▶ **WHAT IS EXPECTED**: Return a copy of every line in the records that includes the word "localhost".

Dataset entries
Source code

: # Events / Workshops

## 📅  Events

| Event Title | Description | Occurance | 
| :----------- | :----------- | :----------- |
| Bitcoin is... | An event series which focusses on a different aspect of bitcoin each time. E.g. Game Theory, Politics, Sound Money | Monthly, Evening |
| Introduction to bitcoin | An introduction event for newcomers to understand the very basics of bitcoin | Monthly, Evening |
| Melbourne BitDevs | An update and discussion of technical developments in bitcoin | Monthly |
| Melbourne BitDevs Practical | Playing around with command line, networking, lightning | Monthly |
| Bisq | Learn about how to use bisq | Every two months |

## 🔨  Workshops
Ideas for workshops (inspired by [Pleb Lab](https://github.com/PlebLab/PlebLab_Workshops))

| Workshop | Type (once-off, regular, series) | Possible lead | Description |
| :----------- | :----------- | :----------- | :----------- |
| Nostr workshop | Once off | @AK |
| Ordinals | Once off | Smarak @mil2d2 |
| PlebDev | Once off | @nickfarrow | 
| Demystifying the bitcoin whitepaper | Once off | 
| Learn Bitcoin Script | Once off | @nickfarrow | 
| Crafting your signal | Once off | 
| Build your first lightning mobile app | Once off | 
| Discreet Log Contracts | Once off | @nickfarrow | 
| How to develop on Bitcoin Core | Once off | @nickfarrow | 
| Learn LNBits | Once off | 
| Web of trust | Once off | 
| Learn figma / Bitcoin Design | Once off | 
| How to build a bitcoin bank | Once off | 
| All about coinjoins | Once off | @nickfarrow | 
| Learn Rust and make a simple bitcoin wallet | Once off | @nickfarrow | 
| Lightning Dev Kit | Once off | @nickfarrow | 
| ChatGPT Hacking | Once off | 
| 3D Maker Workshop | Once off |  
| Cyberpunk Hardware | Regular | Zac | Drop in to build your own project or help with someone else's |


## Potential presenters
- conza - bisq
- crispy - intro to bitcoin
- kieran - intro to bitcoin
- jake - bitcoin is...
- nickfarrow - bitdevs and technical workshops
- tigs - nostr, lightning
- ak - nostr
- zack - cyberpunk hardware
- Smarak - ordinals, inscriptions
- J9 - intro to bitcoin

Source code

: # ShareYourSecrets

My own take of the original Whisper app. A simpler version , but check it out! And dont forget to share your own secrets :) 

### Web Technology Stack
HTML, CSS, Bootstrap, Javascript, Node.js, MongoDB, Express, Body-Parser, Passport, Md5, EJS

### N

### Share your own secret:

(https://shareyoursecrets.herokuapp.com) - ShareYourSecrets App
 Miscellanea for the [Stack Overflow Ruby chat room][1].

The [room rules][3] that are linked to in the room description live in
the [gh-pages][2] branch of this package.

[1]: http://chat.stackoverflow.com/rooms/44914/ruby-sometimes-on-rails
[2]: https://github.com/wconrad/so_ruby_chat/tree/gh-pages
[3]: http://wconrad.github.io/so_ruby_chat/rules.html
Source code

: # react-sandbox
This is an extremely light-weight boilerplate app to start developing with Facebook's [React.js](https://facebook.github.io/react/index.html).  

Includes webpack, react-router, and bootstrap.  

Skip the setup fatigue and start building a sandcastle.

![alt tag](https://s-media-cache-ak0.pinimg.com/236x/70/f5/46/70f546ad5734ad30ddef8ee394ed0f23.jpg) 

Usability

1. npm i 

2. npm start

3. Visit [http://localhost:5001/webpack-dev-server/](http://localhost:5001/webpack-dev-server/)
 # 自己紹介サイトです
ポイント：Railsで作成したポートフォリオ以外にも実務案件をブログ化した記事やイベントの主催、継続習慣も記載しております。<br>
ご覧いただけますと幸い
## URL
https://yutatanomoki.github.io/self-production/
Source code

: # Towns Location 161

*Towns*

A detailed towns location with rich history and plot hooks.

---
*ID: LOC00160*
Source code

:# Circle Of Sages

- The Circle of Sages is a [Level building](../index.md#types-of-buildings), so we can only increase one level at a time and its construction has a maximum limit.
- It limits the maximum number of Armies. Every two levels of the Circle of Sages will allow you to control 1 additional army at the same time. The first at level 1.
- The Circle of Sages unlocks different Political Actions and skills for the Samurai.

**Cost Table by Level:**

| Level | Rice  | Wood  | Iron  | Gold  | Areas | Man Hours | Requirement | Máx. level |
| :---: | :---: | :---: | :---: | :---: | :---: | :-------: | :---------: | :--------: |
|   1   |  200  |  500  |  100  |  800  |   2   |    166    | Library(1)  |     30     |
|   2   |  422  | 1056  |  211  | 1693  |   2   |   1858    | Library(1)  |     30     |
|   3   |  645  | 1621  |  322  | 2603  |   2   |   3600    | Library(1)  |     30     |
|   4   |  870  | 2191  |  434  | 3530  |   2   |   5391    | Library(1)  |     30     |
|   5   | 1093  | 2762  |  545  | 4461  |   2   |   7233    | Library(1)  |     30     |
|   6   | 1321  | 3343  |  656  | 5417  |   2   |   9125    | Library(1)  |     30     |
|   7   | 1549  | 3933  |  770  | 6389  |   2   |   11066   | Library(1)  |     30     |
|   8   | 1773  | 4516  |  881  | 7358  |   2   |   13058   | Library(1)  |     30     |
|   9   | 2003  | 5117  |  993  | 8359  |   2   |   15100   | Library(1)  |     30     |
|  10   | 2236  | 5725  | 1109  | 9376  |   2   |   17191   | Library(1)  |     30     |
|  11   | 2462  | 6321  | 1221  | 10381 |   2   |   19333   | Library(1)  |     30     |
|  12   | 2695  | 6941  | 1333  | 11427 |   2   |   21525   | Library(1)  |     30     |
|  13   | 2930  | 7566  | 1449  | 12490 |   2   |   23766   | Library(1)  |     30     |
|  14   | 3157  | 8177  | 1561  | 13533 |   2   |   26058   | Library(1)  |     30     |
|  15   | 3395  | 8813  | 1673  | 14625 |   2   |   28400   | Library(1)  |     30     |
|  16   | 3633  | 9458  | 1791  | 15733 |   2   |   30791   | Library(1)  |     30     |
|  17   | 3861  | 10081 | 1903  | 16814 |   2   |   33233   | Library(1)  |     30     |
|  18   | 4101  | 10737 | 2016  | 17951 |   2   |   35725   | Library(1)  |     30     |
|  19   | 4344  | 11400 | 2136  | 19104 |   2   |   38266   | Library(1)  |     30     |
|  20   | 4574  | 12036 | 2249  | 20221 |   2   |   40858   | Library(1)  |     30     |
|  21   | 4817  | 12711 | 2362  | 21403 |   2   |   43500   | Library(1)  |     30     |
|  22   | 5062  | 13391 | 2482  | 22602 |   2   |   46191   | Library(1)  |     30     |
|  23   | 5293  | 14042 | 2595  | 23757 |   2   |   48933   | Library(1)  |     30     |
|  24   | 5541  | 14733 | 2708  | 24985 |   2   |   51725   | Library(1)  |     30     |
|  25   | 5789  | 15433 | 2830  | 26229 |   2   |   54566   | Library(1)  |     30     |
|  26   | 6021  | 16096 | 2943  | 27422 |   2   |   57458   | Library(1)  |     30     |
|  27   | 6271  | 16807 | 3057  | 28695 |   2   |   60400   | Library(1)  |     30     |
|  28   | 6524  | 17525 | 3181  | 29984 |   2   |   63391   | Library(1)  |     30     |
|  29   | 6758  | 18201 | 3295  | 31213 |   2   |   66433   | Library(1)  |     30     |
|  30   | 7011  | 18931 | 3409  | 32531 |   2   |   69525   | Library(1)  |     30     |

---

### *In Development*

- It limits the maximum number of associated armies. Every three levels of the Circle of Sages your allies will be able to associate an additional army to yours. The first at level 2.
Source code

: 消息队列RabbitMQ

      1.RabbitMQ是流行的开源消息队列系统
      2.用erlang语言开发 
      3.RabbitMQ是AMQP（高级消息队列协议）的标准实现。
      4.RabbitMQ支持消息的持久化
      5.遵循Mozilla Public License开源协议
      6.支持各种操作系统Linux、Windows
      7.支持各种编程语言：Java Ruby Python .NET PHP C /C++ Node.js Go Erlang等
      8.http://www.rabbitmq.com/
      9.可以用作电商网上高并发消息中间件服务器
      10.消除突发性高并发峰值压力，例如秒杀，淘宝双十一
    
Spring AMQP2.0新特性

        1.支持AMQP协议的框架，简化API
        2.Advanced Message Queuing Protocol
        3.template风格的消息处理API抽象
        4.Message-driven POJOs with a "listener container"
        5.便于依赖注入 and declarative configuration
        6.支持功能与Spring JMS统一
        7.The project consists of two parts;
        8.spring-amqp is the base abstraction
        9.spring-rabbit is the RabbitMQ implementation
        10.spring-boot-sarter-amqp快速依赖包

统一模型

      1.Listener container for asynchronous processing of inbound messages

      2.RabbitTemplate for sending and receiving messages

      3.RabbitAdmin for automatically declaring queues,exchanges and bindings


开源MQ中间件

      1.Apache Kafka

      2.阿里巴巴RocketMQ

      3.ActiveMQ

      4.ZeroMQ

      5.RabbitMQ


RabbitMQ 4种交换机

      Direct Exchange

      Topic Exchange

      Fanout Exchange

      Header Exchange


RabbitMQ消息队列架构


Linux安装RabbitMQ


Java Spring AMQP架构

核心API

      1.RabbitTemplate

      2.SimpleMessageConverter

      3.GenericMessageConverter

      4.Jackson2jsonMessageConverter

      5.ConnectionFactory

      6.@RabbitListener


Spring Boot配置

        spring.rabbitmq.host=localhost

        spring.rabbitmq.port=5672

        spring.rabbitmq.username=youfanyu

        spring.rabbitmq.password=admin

▶ **EXPECTED OUTPUT**:
3. Visit [http://localhost:5001/webpack-dev-server/](http://localhost:5001/webpack-dev-server/)
        spring.rabbitmq.host=localhost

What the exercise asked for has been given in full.